In the show, butlers and maids are free to act like human beings while doing their jobs - to look directly at the Lords and Ladies while taking instructions or inquiring about something, and to stand comfortably while acting as waiters. That's not how it was. They had to basically be human statues while waiting on the Lords and Ladies, eyes unfocused and still, standing and walking and serving with utmost military precision, no movement wasted and all superfluous sounds avoided. Their job was to be the human equivalent of robots, and to the maximum extent possible avoid making anyone aware of their existence. And they were treated accordingly if they ever broke form - not as people doing a job, but as machines that were no longer useful. They would be cast aside without a second thought, and be unable to get a job anywhere else as servants to the aristocracy.

The rage that fueled British class warfare was real and 100% justified. Aristocrats were beyond-the-pale arrogant and callous toward their servants, in ways that make the most psychotic Wall St. corporate executive seem like a hippie. People sought jobs as house servants because it afforded them food, shelter, and some above-average spending money - and because it was cleaner and safer than working in a factory. But there was no kindly Lord inquiring about your health and family life - just some entitled jackass glaring in fury because his butler with a broken arm hadn't buttered his toast properly.
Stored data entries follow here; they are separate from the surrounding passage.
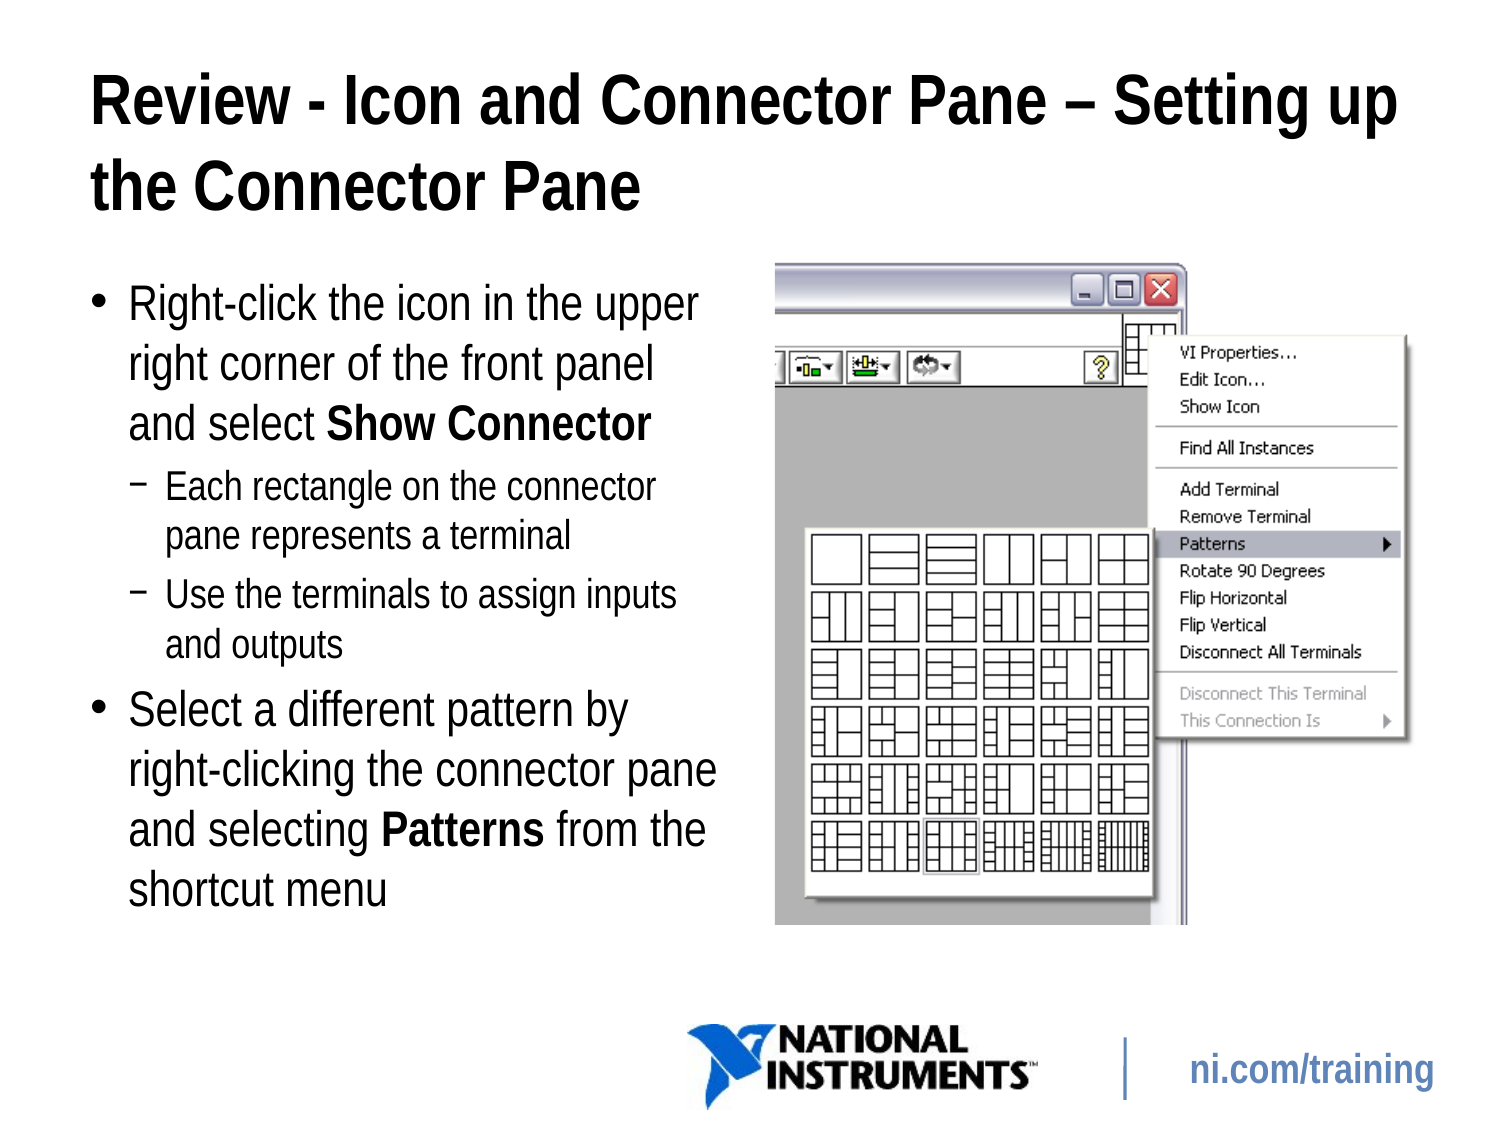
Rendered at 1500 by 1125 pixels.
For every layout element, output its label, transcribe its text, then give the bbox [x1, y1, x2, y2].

title Review - Icon and Connector Pane – Setting up the Connector Pane [75, 45, 1425, 233]
picture [774, 262, 1425, 926]
list Right-click the icon in the upper right corner of the front panel and select Show Connector Each rectangle on the connector pane represents a terminal Use the terminals to assign inputs and outputs Select a different pattern by right-clicking the connector pane and selecting Patterns from the shortcut menu [75, 262, 738, 1005]
picture [687, 1024, 1038, 1110]
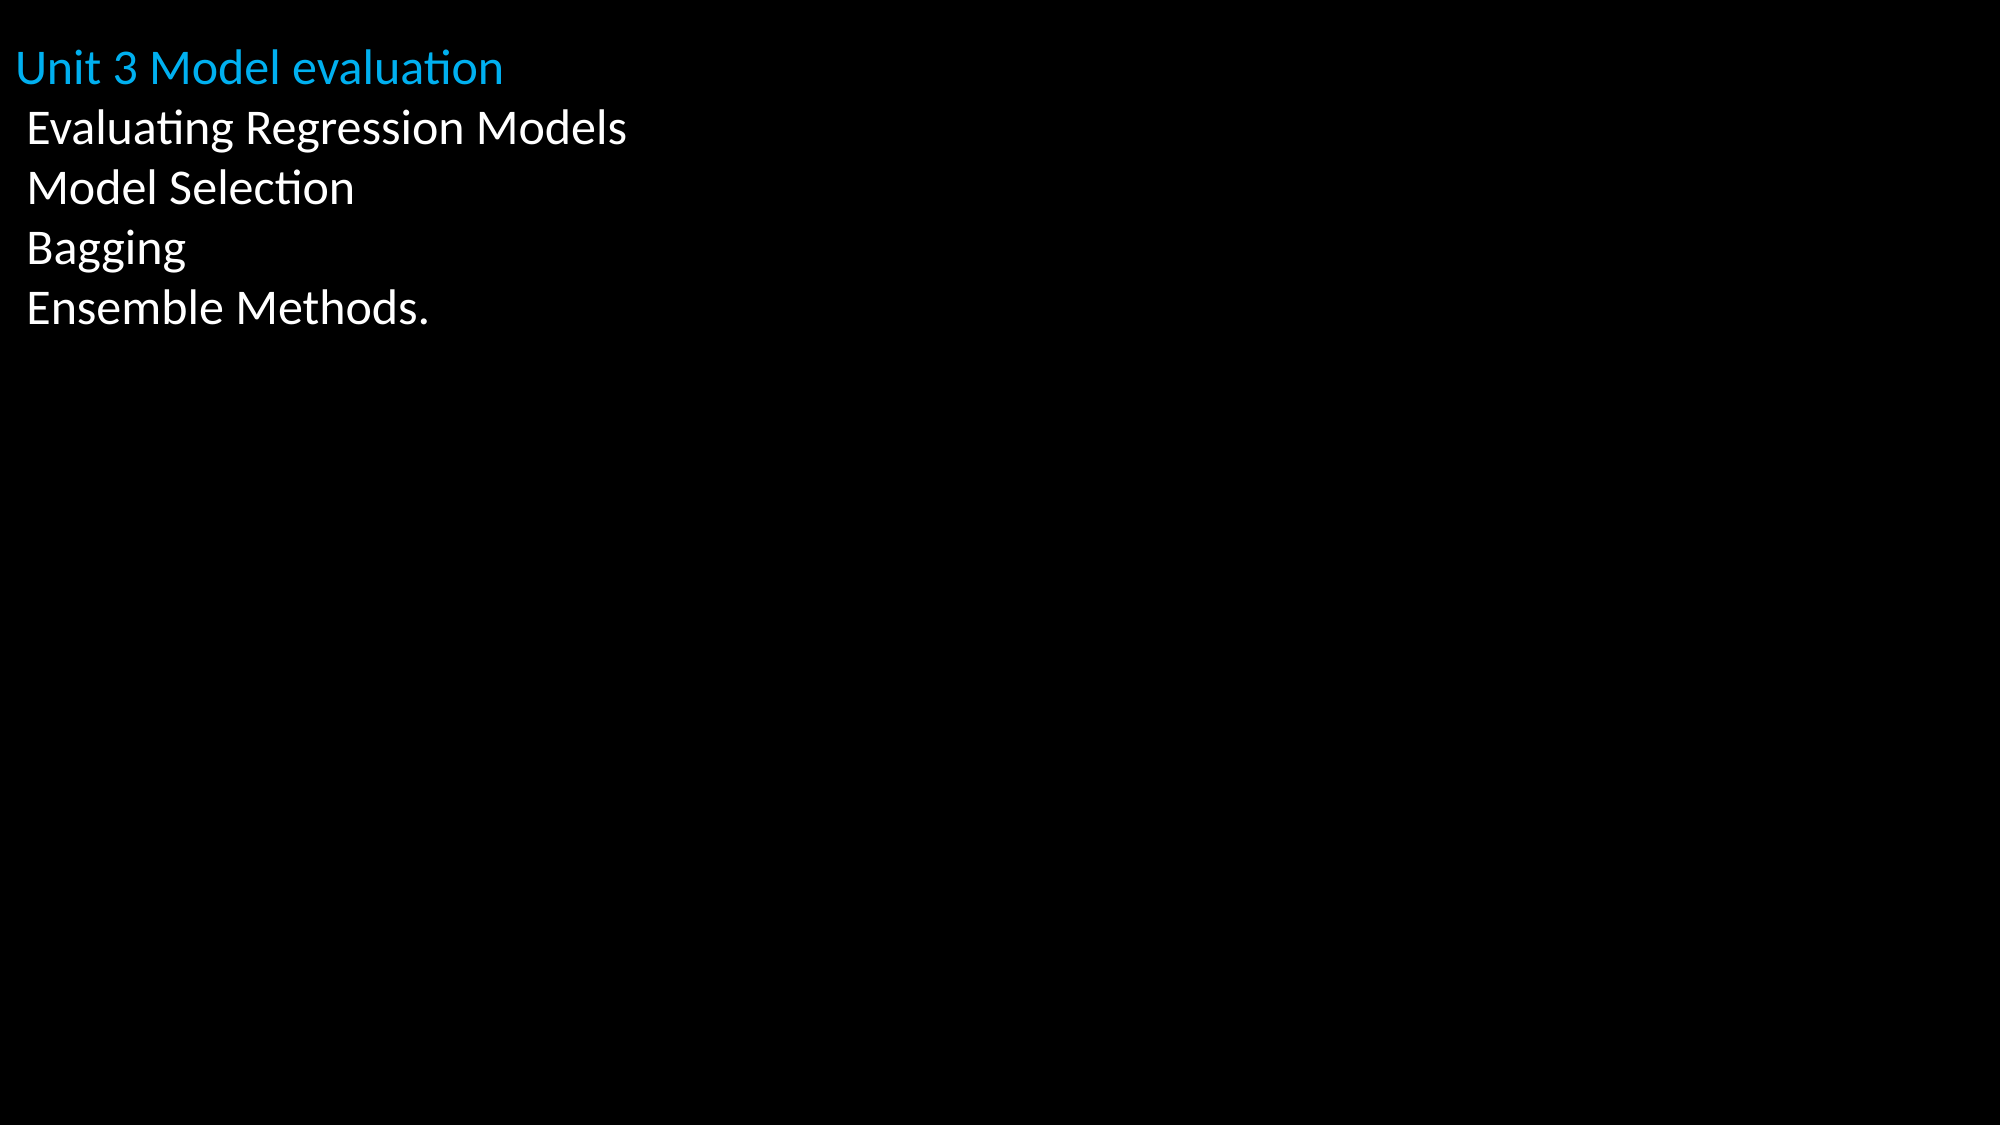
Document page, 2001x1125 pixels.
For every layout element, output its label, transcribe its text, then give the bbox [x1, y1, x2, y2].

text_box Unit 3 Model evaluation Evaluating Regression Models Model Selection Bagging Ensemble Methods. [0, 27, 2000, 863]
The social wall between the aristocrats and the servants of an estate was absolute, and fraternization of any kind apart from maybe Christmas was considered an outrageous breach of decorum and natural order. A "good" employer was one who paid slightly better and didn't fire people at the drop of a hat, but characters like Lord Crawley simply did not exist, and a Lady of the estate marrying her Irish chaffeur? Please. The Lord wouldn't just fire him - he would have him arrested on a fake charge and shipped off to some labor camp.

Communism didn't arise out of a bunch of intellectual theorists musing about economics - it came about because the aristocracies were straight-up evil and brutal, even in the relatively fair-minded culture of Britain.